THE PROBLEM: Beginning at the line that contains "Panel set 1: EM", reproduce the entries below exactly, ending with the line that contains "Panel set 3: First". Omit each picture.

RECORD EXTRACTS:
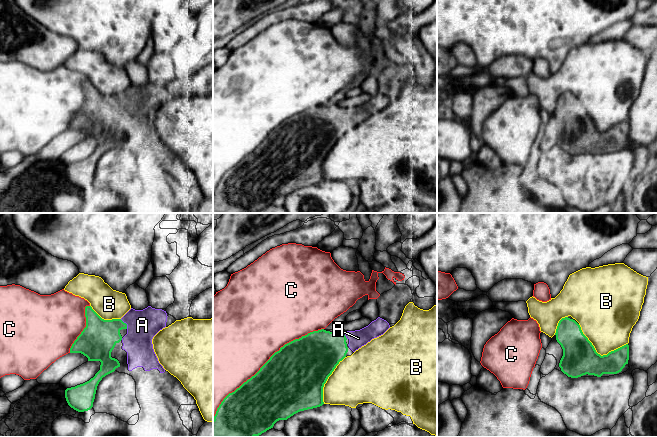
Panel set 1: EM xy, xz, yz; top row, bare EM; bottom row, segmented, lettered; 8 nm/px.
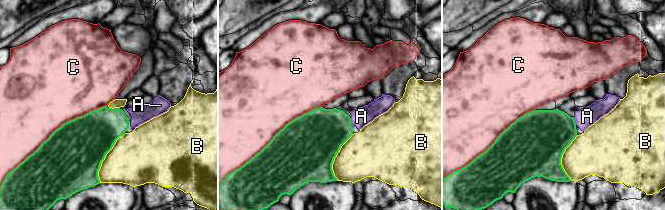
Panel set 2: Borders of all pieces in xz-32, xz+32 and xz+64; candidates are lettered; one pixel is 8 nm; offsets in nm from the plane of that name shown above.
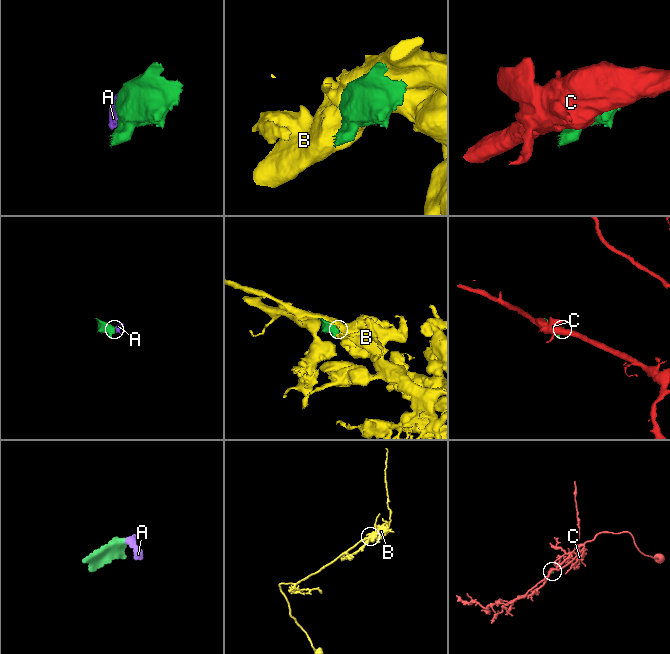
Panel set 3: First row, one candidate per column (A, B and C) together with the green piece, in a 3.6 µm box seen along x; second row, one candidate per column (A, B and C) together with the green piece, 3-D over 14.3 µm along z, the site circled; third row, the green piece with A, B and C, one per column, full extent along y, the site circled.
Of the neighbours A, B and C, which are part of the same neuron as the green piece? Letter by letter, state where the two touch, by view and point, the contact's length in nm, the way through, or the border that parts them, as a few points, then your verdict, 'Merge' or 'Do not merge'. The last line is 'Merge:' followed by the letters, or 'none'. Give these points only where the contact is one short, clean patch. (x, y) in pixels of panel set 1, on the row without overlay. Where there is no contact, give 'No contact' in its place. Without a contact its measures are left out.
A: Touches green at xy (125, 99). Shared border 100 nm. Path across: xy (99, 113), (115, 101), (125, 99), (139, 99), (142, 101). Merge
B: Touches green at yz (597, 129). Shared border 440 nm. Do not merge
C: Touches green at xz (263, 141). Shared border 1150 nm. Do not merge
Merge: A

* * *

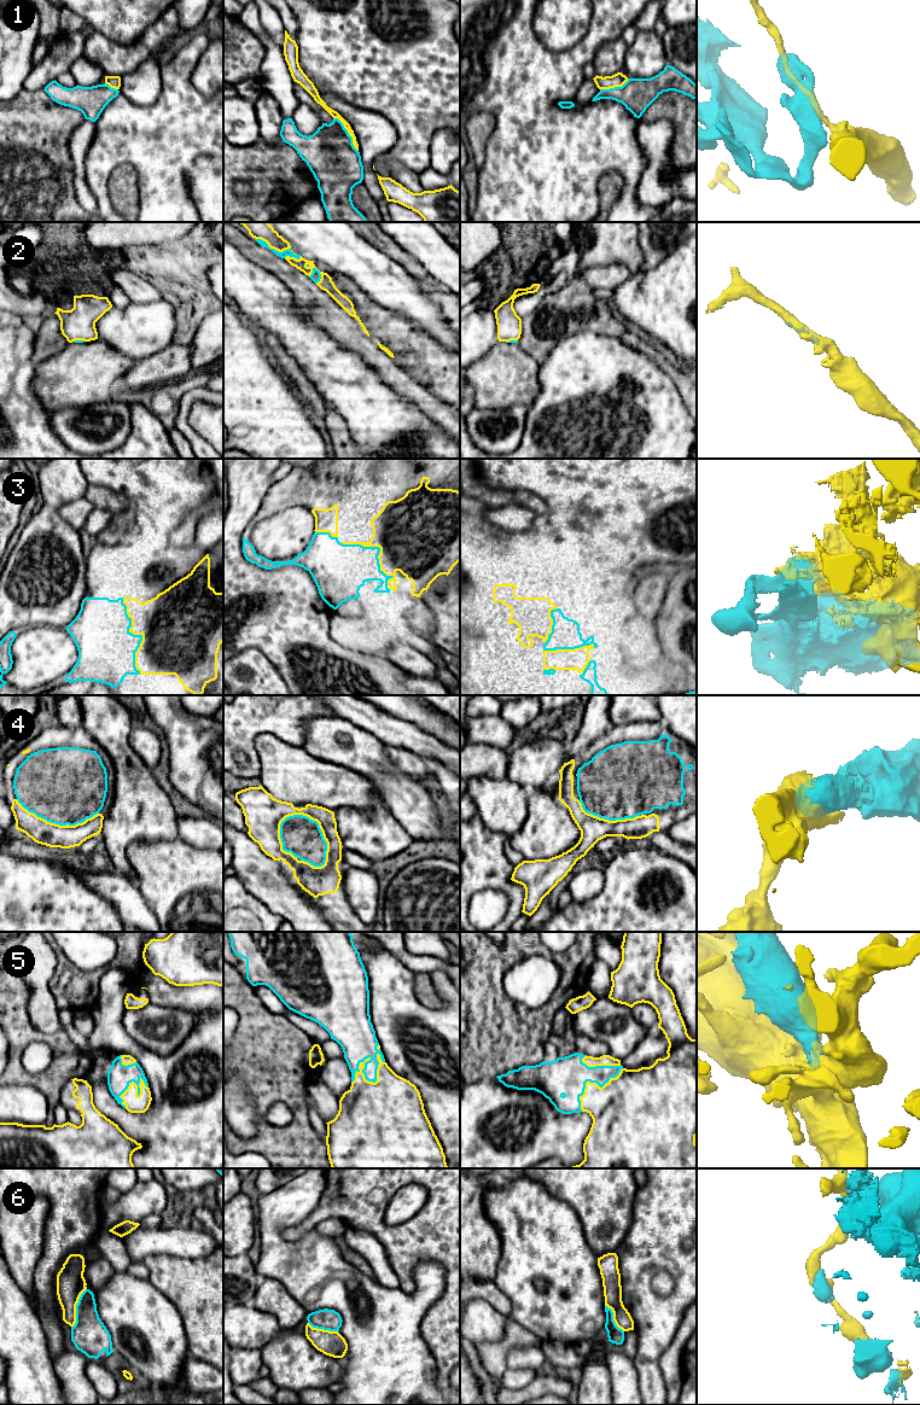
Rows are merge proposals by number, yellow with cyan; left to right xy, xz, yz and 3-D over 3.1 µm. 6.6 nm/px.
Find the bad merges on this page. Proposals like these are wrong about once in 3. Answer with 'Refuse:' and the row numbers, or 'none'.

TASK RESPONSE:
Panel set 1: EM xy, xz, yz; top row, bare EM; bottom row, segmented, lettered; 8 nm/px.
Panel set 2: Borders of all pieces in xz-32, xz+32 and xz+64; candidates are lettered; one pixel is 8 nm; offsets in nm from the plane of that name shown above.
Panel set 3: First row, one candidate per column (A, B and C) together with the green piece, in a 3.6 µm box seen along x; second row, one candidate per column (A, B and C) together with the green piece, 3-D over 14.3 µm along z, the site circled; third row, the green piece with A, B and C, one per column, full extent along y, the site circled.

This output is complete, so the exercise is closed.